La Iglesia católica desarrolló su comprensión de la realidad del purgatorio ayudada por los textos de las Escrituras que hablan de la purificación de las almas después de la muerte (véase 2 Mac 12, 39-45) y de un fuego purificador (1 Cor 3, 12-15).

El libro del Apocalipsis (Ap 21, 27) también nos dice que nada impuro entrará en el cielo, y como nadie muere totalmente limpio, totalmente libre de pecado, esto sugiere alguna forma de limpieza espiritual después de la muerte para que los justos puedan entonces entrar en el cielo.

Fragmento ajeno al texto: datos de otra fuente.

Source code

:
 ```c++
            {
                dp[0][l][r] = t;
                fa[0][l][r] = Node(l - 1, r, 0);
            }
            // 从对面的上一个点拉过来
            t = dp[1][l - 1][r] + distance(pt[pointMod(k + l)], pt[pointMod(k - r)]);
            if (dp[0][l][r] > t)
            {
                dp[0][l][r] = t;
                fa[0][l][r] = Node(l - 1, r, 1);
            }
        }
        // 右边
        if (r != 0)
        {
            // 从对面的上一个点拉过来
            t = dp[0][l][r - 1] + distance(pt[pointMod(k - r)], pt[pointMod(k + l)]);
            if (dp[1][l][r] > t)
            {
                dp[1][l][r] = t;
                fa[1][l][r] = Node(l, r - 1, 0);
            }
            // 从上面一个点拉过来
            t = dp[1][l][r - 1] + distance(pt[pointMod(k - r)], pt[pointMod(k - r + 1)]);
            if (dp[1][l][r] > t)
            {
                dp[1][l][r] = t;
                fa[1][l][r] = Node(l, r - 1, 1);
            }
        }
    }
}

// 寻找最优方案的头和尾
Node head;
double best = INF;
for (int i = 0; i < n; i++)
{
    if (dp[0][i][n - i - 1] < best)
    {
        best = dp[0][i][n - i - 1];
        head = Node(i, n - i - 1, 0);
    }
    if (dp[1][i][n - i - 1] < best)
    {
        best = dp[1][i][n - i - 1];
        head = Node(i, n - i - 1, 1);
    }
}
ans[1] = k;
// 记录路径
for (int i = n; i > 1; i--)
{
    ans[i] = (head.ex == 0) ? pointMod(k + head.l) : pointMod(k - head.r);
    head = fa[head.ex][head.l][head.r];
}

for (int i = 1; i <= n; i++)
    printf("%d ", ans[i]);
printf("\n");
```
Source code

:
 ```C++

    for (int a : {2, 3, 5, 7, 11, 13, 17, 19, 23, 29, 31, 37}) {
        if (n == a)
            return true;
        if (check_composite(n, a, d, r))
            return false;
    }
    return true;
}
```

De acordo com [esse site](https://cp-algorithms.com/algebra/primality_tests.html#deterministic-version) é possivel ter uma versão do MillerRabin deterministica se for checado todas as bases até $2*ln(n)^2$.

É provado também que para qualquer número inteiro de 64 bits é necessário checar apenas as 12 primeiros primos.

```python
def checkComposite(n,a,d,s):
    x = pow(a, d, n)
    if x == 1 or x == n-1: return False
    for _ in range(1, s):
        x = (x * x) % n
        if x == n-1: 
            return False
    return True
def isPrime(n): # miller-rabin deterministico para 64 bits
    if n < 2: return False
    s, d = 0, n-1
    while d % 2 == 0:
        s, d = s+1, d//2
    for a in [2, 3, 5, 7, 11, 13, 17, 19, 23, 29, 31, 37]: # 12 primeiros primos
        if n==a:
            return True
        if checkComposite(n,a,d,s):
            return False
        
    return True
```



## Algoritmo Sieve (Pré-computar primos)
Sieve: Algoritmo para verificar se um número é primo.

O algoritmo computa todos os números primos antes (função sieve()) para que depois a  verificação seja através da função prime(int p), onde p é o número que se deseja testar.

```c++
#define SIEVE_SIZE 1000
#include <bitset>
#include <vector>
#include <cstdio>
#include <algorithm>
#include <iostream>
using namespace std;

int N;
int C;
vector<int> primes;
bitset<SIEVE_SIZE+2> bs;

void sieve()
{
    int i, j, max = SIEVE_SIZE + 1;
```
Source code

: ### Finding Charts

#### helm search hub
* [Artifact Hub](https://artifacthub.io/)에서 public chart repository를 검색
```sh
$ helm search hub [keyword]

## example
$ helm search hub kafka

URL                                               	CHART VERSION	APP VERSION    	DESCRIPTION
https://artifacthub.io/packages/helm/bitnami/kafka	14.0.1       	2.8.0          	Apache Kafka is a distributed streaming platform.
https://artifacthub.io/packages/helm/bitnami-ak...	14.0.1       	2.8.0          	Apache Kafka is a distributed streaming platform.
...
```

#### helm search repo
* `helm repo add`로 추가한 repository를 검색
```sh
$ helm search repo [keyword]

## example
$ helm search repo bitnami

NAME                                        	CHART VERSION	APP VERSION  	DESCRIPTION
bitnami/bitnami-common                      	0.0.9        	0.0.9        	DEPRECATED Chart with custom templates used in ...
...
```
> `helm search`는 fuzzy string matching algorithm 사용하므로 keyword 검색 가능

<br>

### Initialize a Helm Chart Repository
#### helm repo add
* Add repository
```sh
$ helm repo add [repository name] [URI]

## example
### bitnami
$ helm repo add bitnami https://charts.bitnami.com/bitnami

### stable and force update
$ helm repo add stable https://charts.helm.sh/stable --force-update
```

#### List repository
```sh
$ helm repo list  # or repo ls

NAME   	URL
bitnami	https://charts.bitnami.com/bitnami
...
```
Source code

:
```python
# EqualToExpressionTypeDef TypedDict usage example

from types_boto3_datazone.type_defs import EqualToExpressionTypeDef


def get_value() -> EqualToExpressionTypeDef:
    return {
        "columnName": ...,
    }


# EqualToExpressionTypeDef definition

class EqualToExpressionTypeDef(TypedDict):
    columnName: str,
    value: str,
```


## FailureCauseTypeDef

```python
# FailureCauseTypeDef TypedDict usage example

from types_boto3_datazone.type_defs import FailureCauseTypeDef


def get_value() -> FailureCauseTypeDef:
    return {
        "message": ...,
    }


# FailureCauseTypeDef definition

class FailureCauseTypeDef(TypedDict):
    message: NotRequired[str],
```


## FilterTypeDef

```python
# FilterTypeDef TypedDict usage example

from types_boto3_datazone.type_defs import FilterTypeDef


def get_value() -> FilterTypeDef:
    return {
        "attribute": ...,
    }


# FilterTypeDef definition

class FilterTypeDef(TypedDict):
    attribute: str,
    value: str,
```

Esta idea se ha visto reforzada por las enseñanzas de los Padres de la Iglesia y los escritos -y visiones- de los santos.

El Papa Benedicto XVI, en Spe Salvi de 2007 (véanse los nn. 45-48), con un refrescante espíritu ecuménico, explora la posibilidad de que este fuego salvador sea la mirada ardiente y purificadora de Cristo (véase Ap 1,14).

Nuestra propia experiencia de la vida apoya aún más este sentido de purificación después de la muerte. Todos los que buscamos sinceramente a Dios sabemos que, si muriéramos hoy, a pesar de todos nuestros deseos sinceros, seguiríamos necesitando una purificación después de la muerte para estar preparados para verle. “Bienaventurados los limpios de corazón, porque ellos verán a Dios”. Sabemos que nuestros corazones aún no son suficientemente puros para ello: necesitan una purificación completa y nuestra vista necesita una “extirpación de cataratas” espiritual para que se le quite su costra de impureza, como al viejo Tobit le quitaron aquellas escamas de los ojos (cfr. Tob 3,17; 11,10-15). También hay un castigo justo que sufrir. Dios ha perdonado nuestros pecados pero, por una cuestión de justicia y para que seamos conscientes plenamente del mal que hicimos (y así con intención medicinal), requerimos un castigo temporal para compensar nuestras malas acciones.

El purgatorio es también como el dolor de mirar al sol: Dios habita en la gloria y nuestra pobre visión debe empezar a acostumbrarse a esa luz antes de poder elevarse plenamente para compartirla. Por último, el purgatorio nos libera de nuestras ataduras, como el sufrimiento que debe sentir un adicto para dejar atrás su adicción y disfrutar así de la libertad de una vida sin ella.

Hay toda una gama de textos posibles para las lecturas de la misa de hoy, pero todos apuntan de distintas maneras a la realidad de la muerte y a la victoria de Cristo sobre ella. El día de hoy -y el mes que sigue- es también una gran oportunidad para rezar por nuestros seres queridos difuntos y por todas las almas del Purgatorio, viviendo así de forma práctica la doctrina de la Comunión de los Santos y ejerciendo una exquisita caridad hacia quienes no pueden ayudarse a sí mismos, del mismo modo que estaremos profundamente agradecidos a quienes recen por nosotros cuando llegue nuestra hora en el Purgatorio.